Skip the Fancy Office
Does your current business operation require you to practice out of a lavish office? If you can save a few dollars by downsizing or setting up shop in a home office, go for it and invest the funds saved into your business. During the Great Depression, "doctors, dentists, and other professionals who previously rented offices instead moved their practices to their homes," notes Frugal Confessions.
Are you willing to trade a service, such as cooking, cleaning or babysitting, in exchange for a free service from someone else? According to Frugal Minded, many people bartered during the 1930s to obtain the services they needed, but couldn't afford to pay for.
Sell Some Stuff
Do you have any items lying around the house collecting dust? Sell or pawn them to bring in some extra cash. This is exactly what those stricken by the Great Depression did. Some even collected free items, such as driftwood, and sold it off to make money, notes The Survival Mom.
Perform Odd Jobs
Odd jobs were also common during the Great Depression, as they provided another source of income. Don't be afraid to find a part-time job or side hustle to help make ends meet or build up your savings account. This could be anything from writing resumes or house-sitting to working at a call center after hours or delivering pizza.
When was the last time you paid a visit to the local thrift shop? While some of the items may be questionable, there may be a few hidden treasures that will cost you a fraction of the retail process. Also, don't forget about yard sales, consignment shops and hand-me-downs from friends or neighbors for your children.
If you're hesitant about buying secondhand, compare the discounted price to what you'd pay in the store to get an idea of just how much you'll be saving. Also, keep in mind that individuals in the 1930s didn't have the option at all. Instead, they found creative ways to conserve and reuse what they had, as noted by Business Insider.
Cut the Cord on Phone and Cable
How much is that phone service and cable television costing you each month? While cable wasn't something that Americans had access to in the 1930s, telephones were. However, limited resources made it practically impossible to keep the phone on and many were forced to cut the cord. According to Frugal Confessions, "Telephone service declined from 20 million in 1930 to less than 17 million in 1933. Long distance phone calls dramatically decreased."

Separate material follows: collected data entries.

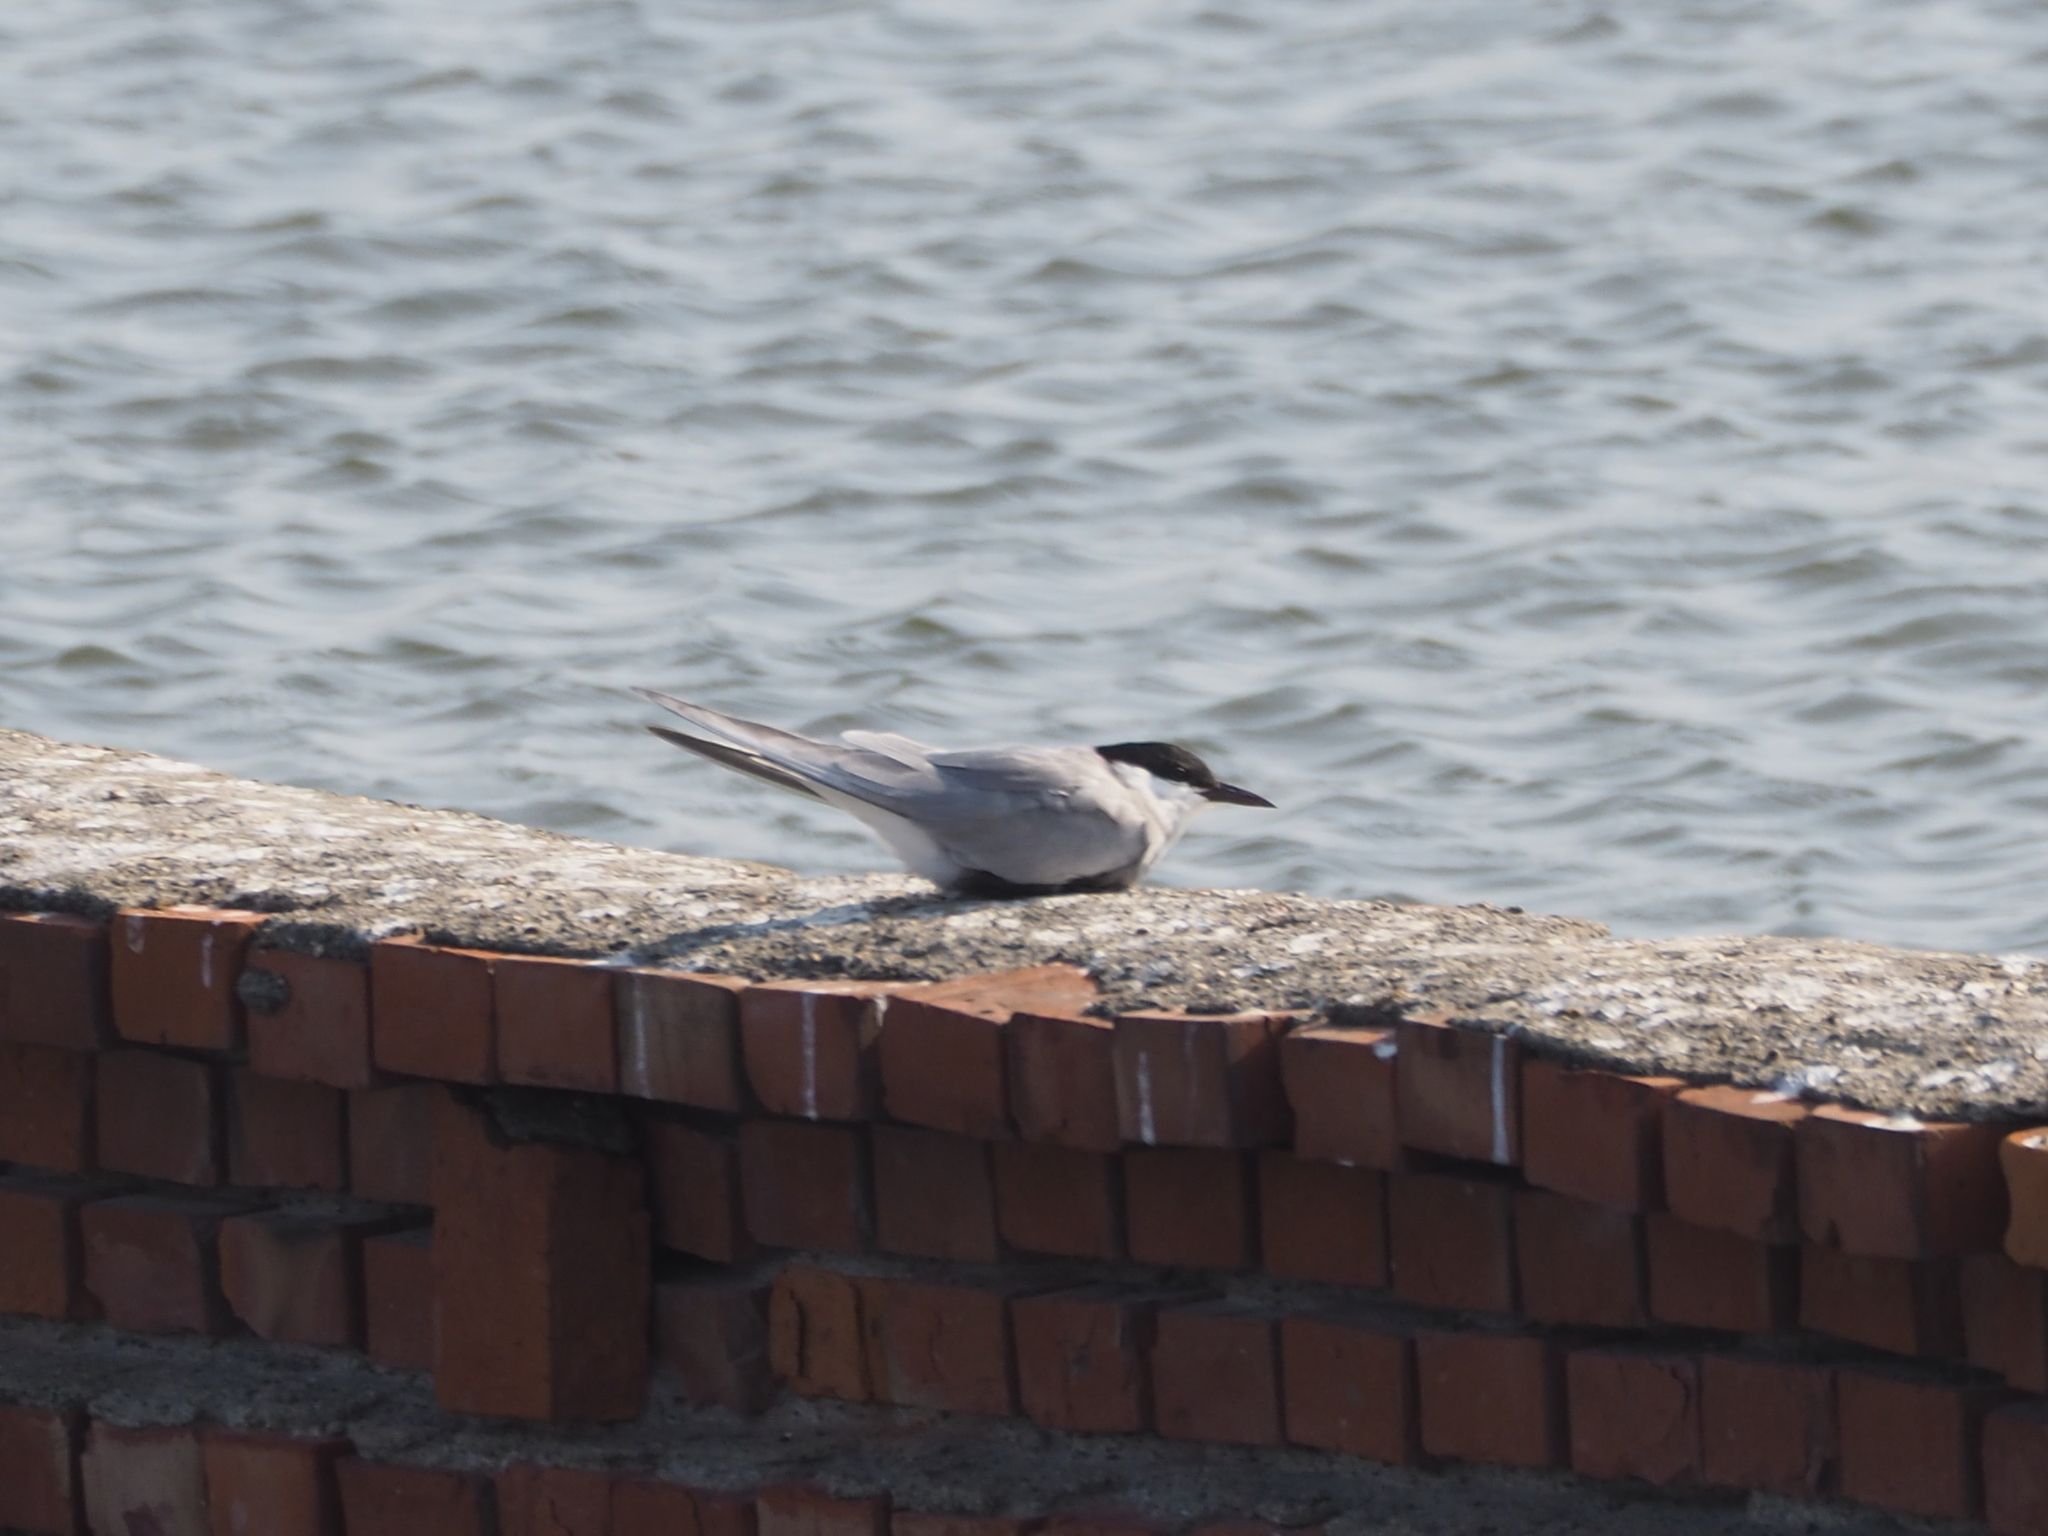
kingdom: Animalia
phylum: Chordata
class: Aves
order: Charadriiformes
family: Laridae
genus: Chlidonias
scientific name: Chlidonias hybrida
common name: Whiskered tern
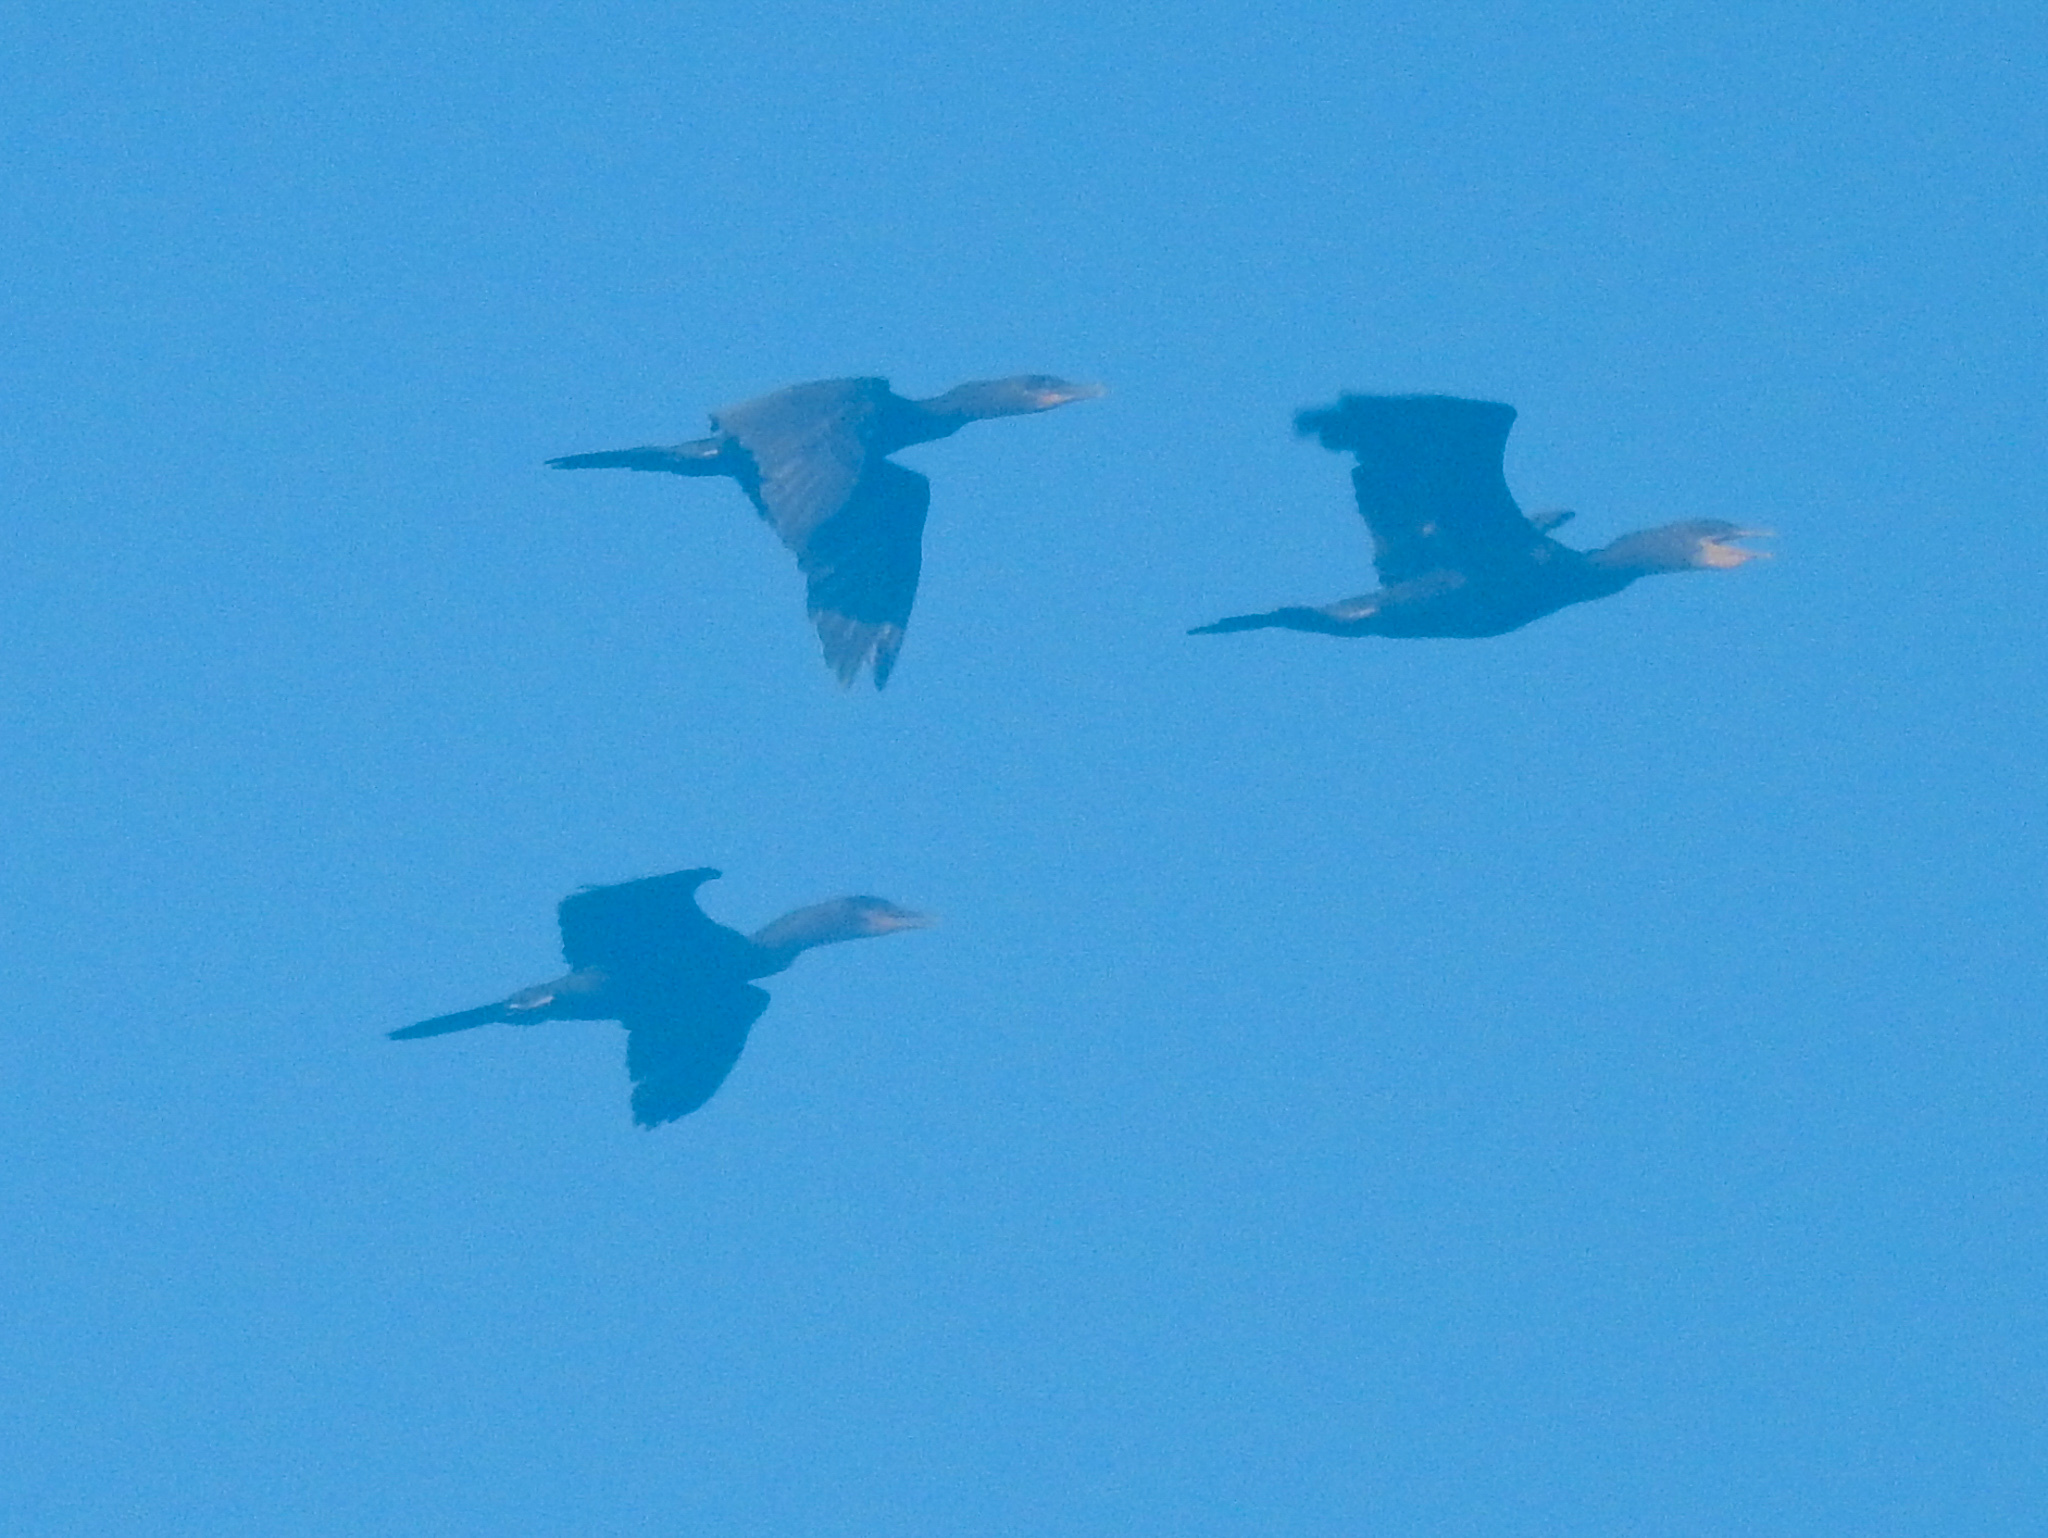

Today, more frugal options are available than ever before. Look for cheap cell phone plans, consider getting rid of your land line, and utilize low cost (or free) TV apps rather than subscribing to cable.
1930s Frugality Today
During the 1930s, frugality was a way of life. If you wanted to survive, you either got on board or sank into an even deeper hole. While things are different today, incorporating these tips into your everyday life can help you save and prepare for a financial crisis, should one arise. Even better, you can take strides to building solid financial future for you and your family by eliminating wasteful spending and investing your money to build wealth.